Why can’t they make it simple?
Conservatives who fear “socialized” medicine because it will make medicine more bureaucratic should acquaint themselves with COBRA regulations. Litigation over COBRA keeps lawyers and judges busy all over the country. And what does any of it have to do with the delivery of care?
What is COBRA anyway? The Consolidated Omnibus Budget Reconciliation Act of 1986 was one of those huge (thus the word omnibus) budget bills that included everything from tobacco price supports to fishing fees for foreign fishing vessels. But it will be remembered because Title X (of XX) included provisions to permit those who lose their health insurance under an employer sponsored health plan to continue their health insurance under certain conditions (called qualifying events) and provided they pay the full cost of the coverage.
Because, the person without coverage is also usually without a job, and because the person must pay the full cost (actually 102%) of the coverage, very few people elect the coverage and those that do are more likely chronically ill individuals. In insurance parlance, that’s called adverse selection. The plan sponsor will usually end up paying more than they receive in premiums.
So what did Congress and President Obama do with COBRA?
The new law makes the cost of COBRA premiums slightly more affordable. Normally, a 65% discount would seem pretty attractive. But the average cost of one of our family plans exceeds $1,000. $350 – 450 per month for a family with one less breadwinner is still a stiff price. Imagine selling a Lamborghini at 65% off! $70,000 for a $200,000 car is a huge bargain. But for someone without a job?

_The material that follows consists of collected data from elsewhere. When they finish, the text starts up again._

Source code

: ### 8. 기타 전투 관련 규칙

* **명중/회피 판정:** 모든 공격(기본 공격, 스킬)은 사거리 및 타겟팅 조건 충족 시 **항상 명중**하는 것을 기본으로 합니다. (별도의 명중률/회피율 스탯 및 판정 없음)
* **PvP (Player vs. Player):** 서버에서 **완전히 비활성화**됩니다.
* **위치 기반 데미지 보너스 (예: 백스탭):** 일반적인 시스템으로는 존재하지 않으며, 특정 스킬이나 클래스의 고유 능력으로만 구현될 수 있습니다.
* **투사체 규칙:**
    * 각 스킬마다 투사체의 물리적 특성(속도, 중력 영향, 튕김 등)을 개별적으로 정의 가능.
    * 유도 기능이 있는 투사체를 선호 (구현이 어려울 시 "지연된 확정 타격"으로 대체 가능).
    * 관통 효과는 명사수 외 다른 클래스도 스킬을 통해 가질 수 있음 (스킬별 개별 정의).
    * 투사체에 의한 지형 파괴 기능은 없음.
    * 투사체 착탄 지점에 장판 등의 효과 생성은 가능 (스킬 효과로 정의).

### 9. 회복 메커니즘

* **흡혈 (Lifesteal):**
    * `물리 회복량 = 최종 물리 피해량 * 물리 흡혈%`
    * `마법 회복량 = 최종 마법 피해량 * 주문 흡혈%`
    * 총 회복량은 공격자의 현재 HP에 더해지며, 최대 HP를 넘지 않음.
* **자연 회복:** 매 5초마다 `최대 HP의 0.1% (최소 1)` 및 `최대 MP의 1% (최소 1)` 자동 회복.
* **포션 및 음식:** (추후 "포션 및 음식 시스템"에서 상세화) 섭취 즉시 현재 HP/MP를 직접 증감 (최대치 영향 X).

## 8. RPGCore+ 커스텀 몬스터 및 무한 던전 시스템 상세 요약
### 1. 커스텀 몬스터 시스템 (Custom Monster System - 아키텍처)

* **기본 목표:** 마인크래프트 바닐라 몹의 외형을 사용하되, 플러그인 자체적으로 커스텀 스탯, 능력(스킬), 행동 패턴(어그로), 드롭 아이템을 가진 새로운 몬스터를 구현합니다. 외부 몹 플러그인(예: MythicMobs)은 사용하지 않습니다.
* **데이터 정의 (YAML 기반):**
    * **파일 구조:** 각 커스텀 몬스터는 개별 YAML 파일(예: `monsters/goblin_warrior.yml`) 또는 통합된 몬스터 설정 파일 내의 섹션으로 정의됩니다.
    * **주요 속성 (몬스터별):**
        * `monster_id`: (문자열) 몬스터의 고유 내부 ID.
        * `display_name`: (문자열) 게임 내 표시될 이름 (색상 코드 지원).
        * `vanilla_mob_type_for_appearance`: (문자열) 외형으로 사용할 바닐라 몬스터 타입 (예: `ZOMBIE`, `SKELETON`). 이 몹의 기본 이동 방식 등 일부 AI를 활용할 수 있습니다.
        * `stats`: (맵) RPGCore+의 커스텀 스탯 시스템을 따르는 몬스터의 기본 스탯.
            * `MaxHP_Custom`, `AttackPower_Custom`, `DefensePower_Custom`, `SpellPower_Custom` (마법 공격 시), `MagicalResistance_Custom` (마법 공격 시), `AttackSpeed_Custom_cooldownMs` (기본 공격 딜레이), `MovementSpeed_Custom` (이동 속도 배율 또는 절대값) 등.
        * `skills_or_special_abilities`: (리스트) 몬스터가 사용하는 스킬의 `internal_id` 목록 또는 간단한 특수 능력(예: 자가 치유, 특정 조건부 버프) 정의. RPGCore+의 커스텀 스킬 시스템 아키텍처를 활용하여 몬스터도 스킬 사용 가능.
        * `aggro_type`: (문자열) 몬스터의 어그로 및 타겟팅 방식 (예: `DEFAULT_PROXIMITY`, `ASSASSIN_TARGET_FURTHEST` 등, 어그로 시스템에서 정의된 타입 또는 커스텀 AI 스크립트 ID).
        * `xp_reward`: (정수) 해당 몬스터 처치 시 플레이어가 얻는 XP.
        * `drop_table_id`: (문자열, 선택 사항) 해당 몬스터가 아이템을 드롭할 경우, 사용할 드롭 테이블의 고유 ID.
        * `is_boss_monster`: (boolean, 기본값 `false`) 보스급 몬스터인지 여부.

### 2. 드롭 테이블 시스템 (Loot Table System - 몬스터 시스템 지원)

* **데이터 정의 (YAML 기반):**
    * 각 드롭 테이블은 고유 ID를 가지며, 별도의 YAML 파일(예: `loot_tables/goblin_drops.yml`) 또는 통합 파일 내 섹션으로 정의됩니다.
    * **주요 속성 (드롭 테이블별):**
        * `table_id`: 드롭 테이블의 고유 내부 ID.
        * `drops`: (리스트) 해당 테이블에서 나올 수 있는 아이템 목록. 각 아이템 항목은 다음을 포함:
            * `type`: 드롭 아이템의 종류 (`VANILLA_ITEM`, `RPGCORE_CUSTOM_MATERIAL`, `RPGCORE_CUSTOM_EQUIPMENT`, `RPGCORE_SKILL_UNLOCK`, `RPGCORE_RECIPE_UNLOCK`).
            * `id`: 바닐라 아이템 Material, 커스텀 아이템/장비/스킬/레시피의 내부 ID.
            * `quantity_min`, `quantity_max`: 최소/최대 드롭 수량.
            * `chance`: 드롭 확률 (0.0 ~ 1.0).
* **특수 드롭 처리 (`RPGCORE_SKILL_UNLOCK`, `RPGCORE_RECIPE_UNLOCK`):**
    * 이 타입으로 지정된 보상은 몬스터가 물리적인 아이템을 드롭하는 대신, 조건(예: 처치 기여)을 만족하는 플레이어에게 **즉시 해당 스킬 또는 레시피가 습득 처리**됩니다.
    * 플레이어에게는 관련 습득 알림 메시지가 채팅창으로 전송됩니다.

The new law allows those terminated between September 1,2008 and February 17, 2009 and who initially declined their COBRA election, another opportunity to elect the coverage at the reduced rate. And they can begin their coverage March 1 instead of the date of the qualifying event.

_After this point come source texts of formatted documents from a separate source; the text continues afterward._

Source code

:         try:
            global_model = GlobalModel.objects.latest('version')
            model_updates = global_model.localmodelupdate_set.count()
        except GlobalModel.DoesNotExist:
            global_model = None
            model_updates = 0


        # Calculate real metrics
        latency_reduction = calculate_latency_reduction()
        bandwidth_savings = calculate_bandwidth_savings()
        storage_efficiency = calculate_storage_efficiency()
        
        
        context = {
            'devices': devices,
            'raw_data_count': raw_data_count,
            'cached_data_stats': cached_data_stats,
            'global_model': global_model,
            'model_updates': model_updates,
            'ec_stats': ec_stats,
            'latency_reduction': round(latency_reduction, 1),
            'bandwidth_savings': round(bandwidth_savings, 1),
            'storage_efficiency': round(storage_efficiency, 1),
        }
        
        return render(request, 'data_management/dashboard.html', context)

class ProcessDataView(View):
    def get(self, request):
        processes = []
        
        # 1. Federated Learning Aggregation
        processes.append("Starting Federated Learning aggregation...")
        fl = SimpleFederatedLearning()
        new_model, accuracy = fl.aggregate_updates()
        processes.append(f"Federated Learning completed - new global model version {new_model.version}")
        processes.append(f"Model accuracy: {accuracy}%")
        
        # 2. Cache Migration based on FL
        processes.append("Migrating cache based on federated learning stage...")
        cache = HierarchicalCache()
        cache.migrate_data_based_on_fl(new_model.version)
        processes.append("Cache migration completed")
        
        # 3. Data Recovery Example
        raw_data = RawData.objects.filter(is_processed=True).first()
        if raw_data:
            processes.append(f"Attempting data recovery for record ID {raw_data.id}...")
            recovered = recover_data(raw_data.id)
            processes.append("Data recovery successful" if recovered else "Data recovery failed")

Unlike regular COBRA, the subsidy is limited to those who are “involuntarily” terminated and their family members. The plan sponsor can rely on the employees’ attestation that they were involuntarily terminated.

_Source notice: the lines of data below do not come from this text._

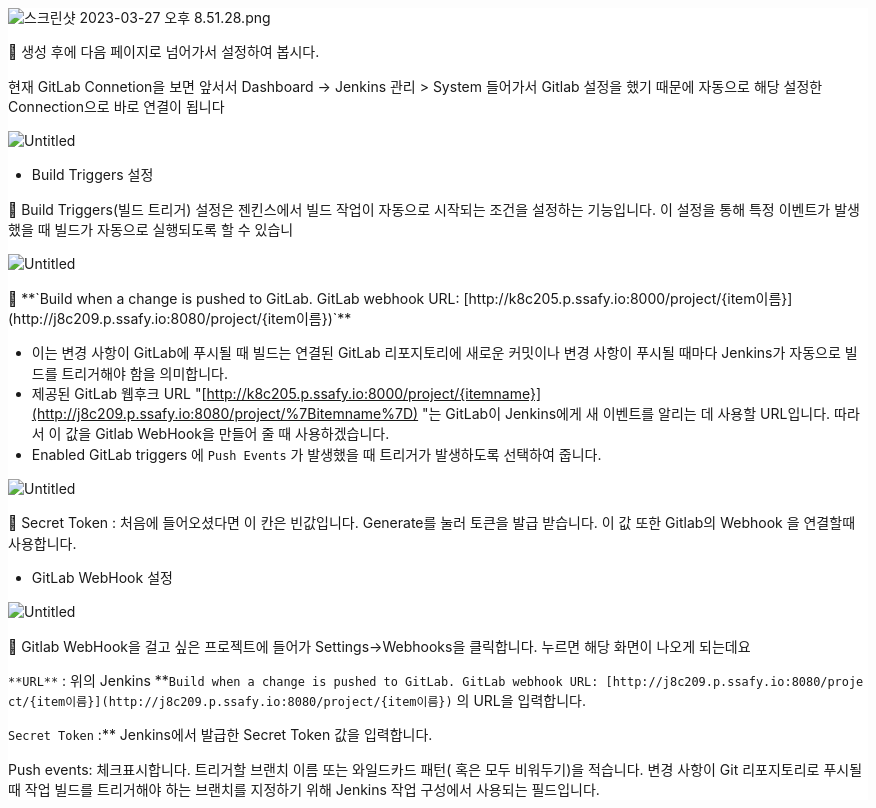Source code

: ![스크린샷 2023-03-27 오후 8.51.28.png](%E1%84%91%E1%85%A9%E1%84%90%E1%85%B5%E1%86%BC%E1%84%86%E1%85%A6%E1%84%82%E1%85%B2%E1%84%8B%E1%85%A5%E1%86%AF%203345f6ddb76b449394d17cf63c6c3be8/%25E1%2584%2589%25E1%2585%25B3%25E1%2584%258F%25E1%2585%25B3%25E1%2584%2585%25E1%2585%25B5%25E1%2586%25AB%25E1%2584%2589%25E1%2585%25A3%25E1%2586%25BA_2023-03-27_%25E1%2584%258B%25E1%2585%25A9%25E1%2584%2592%25E1%2585%25AE_8.51.28.png)

<aside>
📢 생성 후에 다음 페이지로 넘어가서 설정하여 봅시다.

현재 GitLab Connetion을 보면 앞서서 Dashboard → Jenkins 관리 > System 들어가서 Gitlab 설정을 했기 때문에 자동으로 해당  설정한 Connection으로 바로 연결이 됩니다

</aside>

![Untitled](%E1%84%91%E1%85%A9%E1%84%90%E1%85%B5%E1%86%BC%E1%84%86%E1%85%A6%E1%84%82%E1%85%B2%E1%84%8B%E1%85%A5%E1%86%AF%203345f6ddb76b449394d17cf63c6c3be8/Untitled%207.png)

- Build Triggers 설정

<aside>
📢 Build Triggers(빌드 트리거) 설정은 젠킨스에서 빌드 작업이 자동으로 시작되는 조건을 설정하는 기능입니다. 이 설정을 통해 특정 이벤트가 발생했을 때 빌드가 자동으로 실행되도록 할 수 있습니

</aside>

![Untitled](%E1%84%91%E1%85%A9%E1%84%90%E1%85%B5%E1%86%BC%E1%84%86%E1%85%A6%E1%84%82%E1%85%B2%E1%84%8B%E1%85%A5%E1%86%AF%203345f6ddb76b449394d17cf63c6c3be8/Untitled%208.png)

<aside>
📢 **`Build when a change is pushed to GitLab. GitLab webhook URL: [http://k8c205.p.ssafy.io:8000/project/{item이름}](http://j8c209.p.ssafy.io:8080/project/{item이름})`**

- 이는 변경 사항이 GitLab에 푸시될 때 빌드는 연결된 GitLab 리포지토리에 새로운 커밋이나 변경 사항이 푸시될 때마다 Jenkins가 자동으로 빌드를 트리거해야 함을 의미합니다.
- 제공된 GitLab 웹후크 URL "[http://k8c205.p.ssafy.io:8000/project/{itemname}](http://j8c209.p.ssafy.io:8080/project/%7Bitemname%7D)
 "는 GitLab이 Jenkins에게 새 이벤트를 알리는 데 사용할 URL입니다. 따라서 이 값을  Gitlab WebHook을 만들어 줄 때 사용하겠습니다.
- Enabled GitLab triggers 에 `Push Events` 가 발생했을 때 트리거가 발생하도록 선택하여 줍니다.
</aside>

![Untitled](%E1%84%91%E1%85%A9%E1%84%90%E1%85%B5%E1%86%BC%E1%84%86%E1%85%A6%E1%84%82%E1%85%B2%E1%84%8B%E1%85%A5%E1%86%AF%203345f6ddb76b449394d17cf63c6c3be8/Untitled%209.png)

<aside>
📢 Secret Token : 처음에 들어오셨다면 이 칸은 빈값입니다. Generate를 눌러 토큰을 발급 받습니다. 이 값 또한 Gitlab의 Webhook 을 연결할때 사용합니다.

</aside>

- GitLab WebHook 설정

![Untitled](%E1%84%91%E1%85%A9%E1%84%90%E1%85%B5%E1%86%BC%E1%84%86%E1%85%A6%E1%84%82%E1%85%B2%E1%84%8B%E1%85%A5%E1%86%AF%203345f6ddb76b449394d17cf63c6c3be8/Untitled%2010.png)

<aside>
📢 Gitlab  WebHook을 걸고 싶은 프로젝트에 들어가 Settings→Webhooks을 클릭합니다.
누르면 해당 화면이 나오게 되는데요 

`**URL**` : 위의 Jenkins  **`Build when a change is pushed to GitLab. GitLab webhook URL: [http://j8c209.p.ssafy.io:8080/project/{item이름}](http://j8c209.p.ssafy.io:8080/project/{item이름})`  의 URL을 입력합니다.

`Secret Token` :** Jenkins에서 발급한 Secret Token 값을 입력합니다. 

Push events: 체크표시합니다. 트리거할 브랜치 이름 또는 와일드카드 패턴( 혹은 모두 비워두기)을 적습니다. 변경 사항이 Git 리포지토리로 푸시될 때 작업 빌드를 트리거해야 하는 브랜치를 지정하기 위해 Jenkins 작업 구성에서 사용되는 필드입니다.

Unlike regular COBRA, the subsidy is limited to those whose income is below certain levels ($145k for singles and $290k for couples). Curiously, that determination is made based on the income tax filings of the subsidized participant. I can imagine that there will be a lot of hair splitting on that issue.
Unlike regular COBRA, the participant can elect coverage other than the coverage they were enrolled in at the time of their termination, provided it is a less expensive option.
The subsidy is only available for 9 months wile COBRA eligibility extends for 18 moths.
The subsidy ends after the 9 months or after the participant becomes eligible for other coverage. That raises a lot of questions. How will the plan sponsor know if the participant is eligible for other coverage? What if the participant doesn’t even know that he or she or the children are eligible for other coverage, for example Medicaid or SCHIP? It is easy to imagine a situation where an individual may not be eligible when they start out
An unproductive bureaucracy!
The process is a maze of intersecting, overlapping, and competing bureaucratic interests. The plan sponsors sends notice to everyone who might be eligible. The individual claims eligibility by asserting that they were involuntarily terminated. The IRS determines if the participant met the income limits. The IRS also indirectly reimburses the plan sponsor by permitting credits on the quarterly tax withholding reports. The Department of Labor decides any disputes about eligibility.
Imagine a single payer system where eligibility was not dependent on employment!
Imagine how much simpler the bureaucracy would be!
Imagine how much more meaningful the result would be!